Can our robes be a product of both enchanent and rune craft? Seems like it would be. Anyway. I dont much have a preference to any of the lot. Most anything aside from poison is ok to me.
[X]Four Months
[X] Spells of Grey Magic
[X] The Nature of Ulgu
[X] Enchantment
[X] Seven Months
[X] Intrigue and Tradecraft. (locked in)
[X] The Nature of Magic
[X] Ritual Magic
[X] Enchantment
[X] Potions and Alchemy
[X] Power Stones and their Creation
[X] Runes and Runecraft
We've got Ulgu, swordplay, and general education down. I can't see why we'd care too much about making an impression by graduating early. We're already independently wealthy, and have a fief to experiment in. We don't have plans to leave at the moment, do we?

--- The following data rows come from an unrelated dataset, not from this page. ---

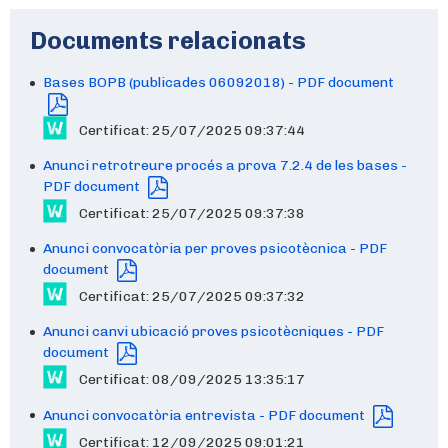
Documents relacionats
Bases BOPB (publicades 06092018) - PDF document
Certificat: 25/07/2025 09:37:44
Anunci retrotreure procés a prova 7.2.4 de les bases -
PDF document
Certificat: 25/07/2025 09:37:38
Anunci convocatòria per proves psicotècnica - PDF
document
Certificat: 25/07/2025 09:37:32
Anunci canvi ubicació proves psicotècniques - PDF
document
Certificat: 08/09/2025 13:35:17
Anunci convocatòria entrevista - PDF document
Certificat: 12/09/2025 09:01:21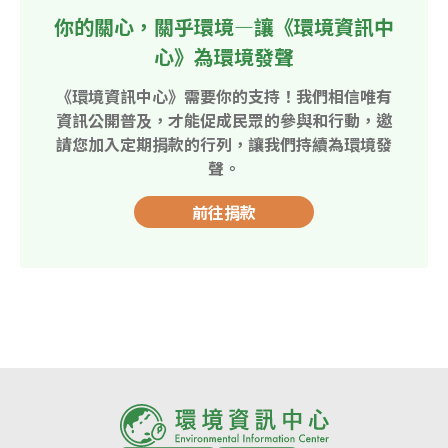
你的關心，關乎環境—讓《環境資訊中
心》為環境發聲
《環境資訊中心》需要你的支持！我們相信唯有
資訊公開普及，才能促成民眾的參與和行動，邀
請您加入定期捐款的行列，讓我們持續為環境發
聲。
前往捐款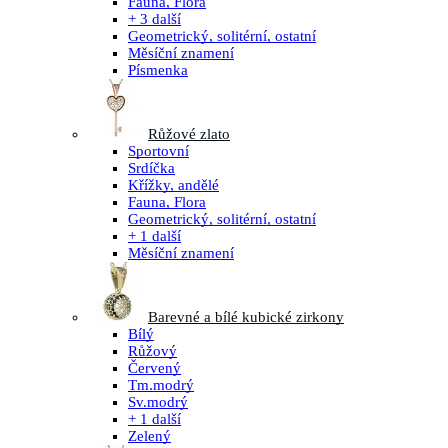
Fauna, Flora
+ 3 další
Geometrický, solitérní, ostatní
Měsíční znamení
Písmenka
Růžové zlato
Sportovní
Srdíčka
Křížky, andělé
Fauna, Flora
Geometrický, solitérní, ostatní
+ 1 další
Měsíční znamení
Barevné a bílé kubické zirkony
Bílý
Růžový
Červený
Tm.modrý
Sv.modrý
+ 1 další
Zelený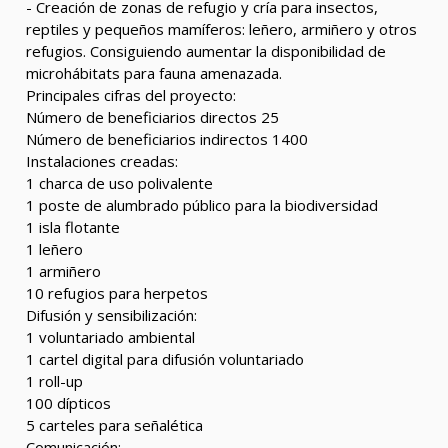
- Creación de zonas de refugio y cría para insectos,
reptiles y pequeños mamíferos: leñero, armiñero y otros
refugios. Consiguiendo aumentar la disponibilidad de
microhábitats para fauna amenazada.
Principales cifras del proyecto:
Número de beneficiarios directos 25
Número de beneficiarios indirectos 1400
Instalaciones creadas:
1 charca de uso polivalente
1 poste de alumbrado público para la biodiversidad
1 isla flotante
1 leñero
1 armiñero
10 refugios para herpetos
Difusión y sensibilización:
1 voluntariado ambiental
1 cartel digital para difusión voluntariado
1 roll-up
100 dípticos
5 carteles para señalética
Comunicación: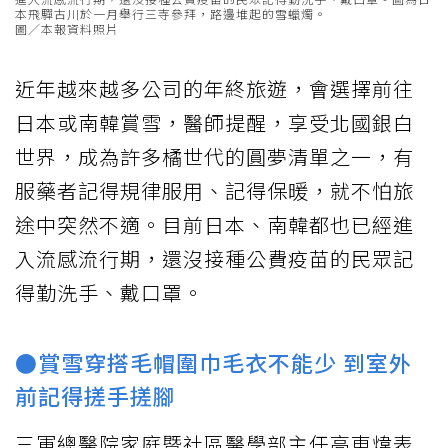
本飛驒古川於一月舉行三寺參拜，路邊堆起的雪蠟燭。
圖／本報資料照片
近年越來越多公司的年終旅遊，會選擇前往
日本或南韓賞雪，醫師提醒，享受北國銀白
世界，成為許多橘世代的圓夢清單之一，有
服藥者記得規律服用、記得保暖，就不怕旅
途中突然不適。目前日本、南韓都也已經進
入流感流行期，還沒接種公費疫苗的民眾記
得勤洗手、戴口罩。
●賞雪穿搭毛帽圍巾毛衣不能少 到室外
前記得搓手搓腳
三軍總醫院家庭暨社區醫學部主任高東煒表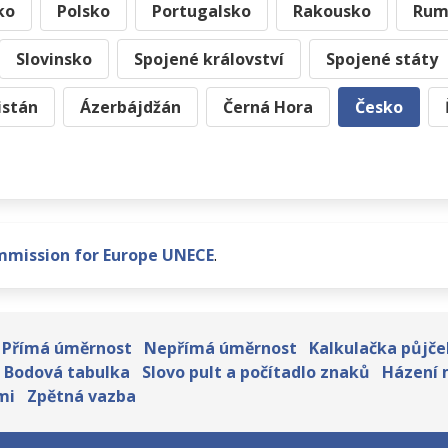
ko
Polsko
Portugalsko
Rakousko
Rum
Slovinsko
Spojené království
Spojené státy
istán
Ázerbájdžán
Černá Hora
Česko
mmission for Europe UNECE
.
Přímá úměrnost
Nepřímá úměrnost
Kalkulačka půjče
Bodová tabulka
Slovo pult a počítadlo znaků
Házení 
mi
Zpětná vazba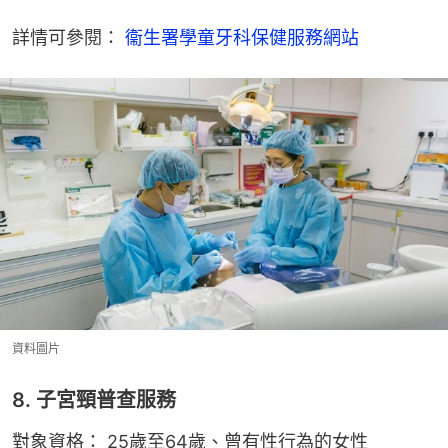
詳情可參閱： 
衞生署學童牙科保健服務網站
資料圖片
8. 子宮頸普查服務
對象資格： 25歲至64歲、曾有性行為的女性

Lets become a crafting expert, and save making an impression for when we produce works of wonder with the Shysh juice as a base.
Can our robes be a product of both enchanent and rune craft? Seems like it would be. Anyway. I dont much have a preference to any of the lot. Most anything aside from poison is ok to me.
It's a use of the most basic of runecraft to make something better able to hold an enchantment, and as such is much more a product of enchantment than runecraft.